If an entry holds a picture, drop the picture and restate the rest word for word.

------------------------------------------------

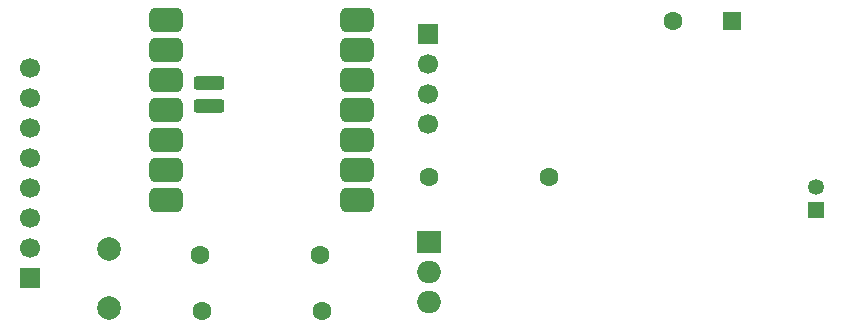
<source format=gbr>
G04 #@! TF.GenerationSoftware,KiCad,Pcbnew,9.0.4*
G04 #@! TF.CreationDate,2026-01-25T14:47:56-08:00*
G04 #@! TF.ProjectId,e-ink_PCB,652d696e-6b5f-4504-9342-2e6b69636164,rev?*
G04 #@! TF.SameCoordinates,Original*
G04 #@! TF.FileFunction,Soldermask,Top*
G04 #@! TF.FilePolarity,Negative*
%FSLAX46Y46*%
G04 Gerber Fmt 4.6, Leading zero omitted, Abs format (unit mm)*
G04 Created by KiCad (PCBNEW 9.0.4) date 2026-01-25 14:47:56*
%MOMM*%
%LPD*%
G01*
G04 APERTURE LIST*
G04 Aperture macros list*
%AMRoundRect*
0 Rectangle with rounded corners*
0 $1 Rounding radius*
0 $2 $3 $4 $5 $6 $7 $8 $9 X,Y pos of 4 corners*
0 Add a 4 corners polygon primitive as box body*
4,1,4,$2,$3,$4,$5,$6,$7,$8,$9,$2,$3,0*
0 Add four circle primitives for the rounded corners*
1,1,$1+$1,$2,$3*
1,1,$1+$1,$4,$5*
1,1,$1+$1,$6,$7*
1,1,$1+$1,$8,$9*
0 Add four rect primitives between the rounded corners*
20,1,$1+$1,$2,$3,$4,$5,0*
20,1,$1+$1,$4,$5,$6,$7,0*
20,1,$1+$1,$6,$7,$8,$9,0*
20,1,$1+$1,$8,$9,$2,$3,0*%
G04 Aperture macros list end*
%ADD10RoundRect,0.525400X-0.900400X-0.525400X0.900400X-0.525400X0.900400X0.525400X-0.900400X0.525400X0*%
%ADD11RoundRect,0.300400X1.000400X0.300400X-1.000400X0.300400X-1.000400X-0.300400X1.000400X-0.300400X0*%
%ADD12R,1.700000X1.700000*%
%ADD13C,1.700000*%
%ADD14C,1.600000*%
%ADD15R,2.000000X1.905000*%
%ADD16O,2.000000X1.905000*%
%ADD17R,1.350000X1.350000*%
%ADD18C,1.350000*%
%ADD19RoundRect,0.250000X0.550000X0.550000X-0.550000X0.550000X-0.550000X-0.550000X0.550000X-0.550000X0*%
%ADD20C,2.000000*%
G04 APERTURE END LIST*
D10*
G04 #@! TO.C,J1*
X88000000Y-96420000D03*
X88000000Y-98960000D03*
X104165000Y-101500000D03*
X88000000Y-101500000D03*
X88000000Y-104040000D03*
X104165000Y-96420000D03*
X88000000Y-106580000D03*
X88000000Y-109120000D03*
X104165000Y-109120000D03*
X104165000Y-106580000D03*
X104165000Y-104040000D03*
X104165000Y-111660000D03*
X88000000Y-111660000D03*
D11*
X91610000Y-103658000D03*
X91610000Y-101753000D03*
D10*
X104165000Y-98960000D03*
G04 #@! TD*
D12*
G04 #@! TO.C,J3*
X110200000Y-97580000D03*
D13*
X110200000Y-100120000D03*
X110200000Y-102660000D03*
X110200000Y-105200000D03*
G04 #@! TD*
D14*
G04 #@! TO.C,R3*
X110240000Y-109700000D03*
X120400000Y-109700000D03*
G04 #@! TD*
G04 #@! TO.C,R1*
X90920000Y-116300000D03*
X101080000Y-116300000D03*
G04 #@! TD*
D15*
G04 #@! TO.C,MOSFET*
X110300000Y-115220000D03*
D16*
X110300000Y-117760000D03*
X110300000Y-120300000D03*
G04 #@! TD*
D17*
G04 #@! TO.C,J5*
X143000000Y-112500000D03*
D18*
X143000000Y-110500000D03*
G04 #@! TD*
D19*
G04 #@! TO.C,J4*
X135902651Y-96500000D03*
D14*
X130902651Y-96500000D03*
G04 #@! TD*
D20*
G04 #@! TO.C,C1*
X83200000Y-120800000D03*
X83200000Y-115800000D03*
G04 #@! TD*
D12*
G04 #@! TO.C,Display*
X76500000Y-118200000D03*
D13*
X76500000Y-115660000D03*
X76500000Y-113120000D03*
X76500000Y-110580000D03*
X76500000Y-108040000D03*
X76500000Y-105500000D03*
X76500000Y-102960000D03*
X76500000Y-100420000D03*
G04 #@! TD*
D14*
G04 #@! TO.C,R2*
X91020000Y-121000000D03*
X101180000Y-121000000D03*
G04 #@! TD*
M02*

</source>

------------------------------------------------

▸ Solution for this exercise
<source format=gbr>
G04 #@! TF.GenerationSoftware,KiCad,Pcbnew,9.0.4*
G04 #@! TF.CreationDate,2026-01-25T14:47:56-08:00*
G04 #@! TF.ProjectId,e-ink_PCB,652d696e-6b5f-4504-9342-2e6b69636164,rev?*
G04 #@! TF.SameCoordinates,Original*
G04 #@! TF.FileFunction,Soldermask,Top*
G04 #@! TF.FilePolarity,Negative*
%FSLAX46Y46*%
G04 Gerber Fmt 4.6, Leading zero omitted, Abs format (unit mm)*
G04 Created by KiCad (PCBNEW 9.0.4) date 2026-01-25 14:47:56*
%MOMM*%
%LPD*%
G01*
G04 APERTURE LIST*
G04 Aperture macros list*
%AMRoundRect*
0 Rectangle with rounded corners*
0 $1 Rounding radius*
0 $2 $3 $4 $5 $6 $7 $8 $9 X,Y pos of 4 corners*
0 Add a 4 corners polygon primitive as box body*
4,1,4,$2,$3,$4,$5,$6,$7,$8,$9,$2,$3,0*
0 Add four circle primitives for the rounded corners*
1,1,$1+$1,$2,$3*
1,1,$1+$1,$4,$5*
1,1,$1+$1,$6,$7*
1,1,$1+$1,$8,$9*
0 Add four rect primitives between the rounded corners*
20,1,$1+$1,$2,$3,$4,$5,0*
20,1,$1+$1,$4,$5,$6,$7,0*
20,1,$1+$1,$6,$7,$8,$9,0*
20,1,$1+$1,$8,$9,$2,$3,0*%
G04 Aperture macros list end*
%ADD10RoundRect,0.525400X-0.900400X-0.525400X0.900400X-0.525400X0.900400X0.525400X-0.900400X0.525400X0*%
%ADD11RoundRect,0.300400X1.000400X0.300400X-1.000400X0.300400X-1.000400X-0.300400X1.000400X-0.300400X0*%
%ADD12R,1.700000X1.700000*%
%ADD13C,1.700000*%
%ADD14C,1.600000*%
%ADD15R,2.000000X1.905000*%
%ADD16O,2.000000X1.905000*%
%ADD17R,1.350000X1.350000*%
%ADD18C,1.350000*%
%ADD19RoundRect,0.250000X0.550000X0.550000X-0.550000X0.550000X-0.550000X-0.550000X0.550000X-0.550000X0*%
%ADD20C,2.000000*%
G04 APERTURE END LIST*
D10*
G04 #@! TO.C,J1*
X88000000Y-96420000D03*
X88000000Y-98960000D03*
X104165000Y-101500000D03*
X88000000Y-101500000D03*
X88000000Y-104040000D03*
X104165000Y-96420000D03*
X88000000Y-106580000D03*
X88000000Y-109120000D03*
X104165000Y-109120000D03*
X104165000Y-106580000D03*
X104165000Y-104040000D03*
X104165000Y-111660000D03*
X88000000Y-111660000D03*
D11*
X91610000Y-103658000D03*
X91610000Y-101753000D03*
D10*
X104165000Y-98960000D03*
G04 #@! TD*
D12*
G04 #@! TO.C,J3*
X110200000Y-97580000D03*
D13*
X110200000Y-100120000D03*
X110200000Y-102660000D03*
X110200000Y-105200000D03*
G04 #@! TD*
D14*
G04 #@! TO.C,R3*
X110240000Y-109700000D03*
X120400000Y-109700000D03*
G04 #@! TD*
G04 #@! TO.C,R1*
X90920000Y-116300000D03*
X101080000Y-116300000D03*
G04 #@! TD*
D15*
G04 #@! TO.C,MOSFET*
X110300000Y-115220000D03*
D16*
X110300000Y-117760000D03*
X110300000Y-120300000D03*
G04 #@! TD*
D17*
G04 #@! TO.C,J5*
X143000000Y-112500000D03*
D18*
X143000000Y-110500000D03*
G04 #@! TD*
D19*
G04 #@! TO.C,J4*
X135902651Y-96500000D03*
D14*
X130902651Y-96500000D03*
G04 #@! TD*
D20*
G04 #@! TO.C,C1*
X83200000Y-120800000D03*
X83200000Y-115800000D03*
G04 #@! TD*
D12*
G04 #@! TO.C,Display*
X76500000Y-118200000D03*
D13*
X76500000Y-115660000D03*
X76500000Y-113120000D03*
X76500000Y-110580000D03*
X76500000Y-108040000D03*
X76500000Y-105500000D03*
X76500000Y-102960000D03*
X76500000Y-100420000D03*
G04 #@! TD*
D14*
G04 #@! TO.C,R2*
X91020000Y-121000000D03*
X101180000Y-121000000D03*
G04 #@! TD*
M02*

</source>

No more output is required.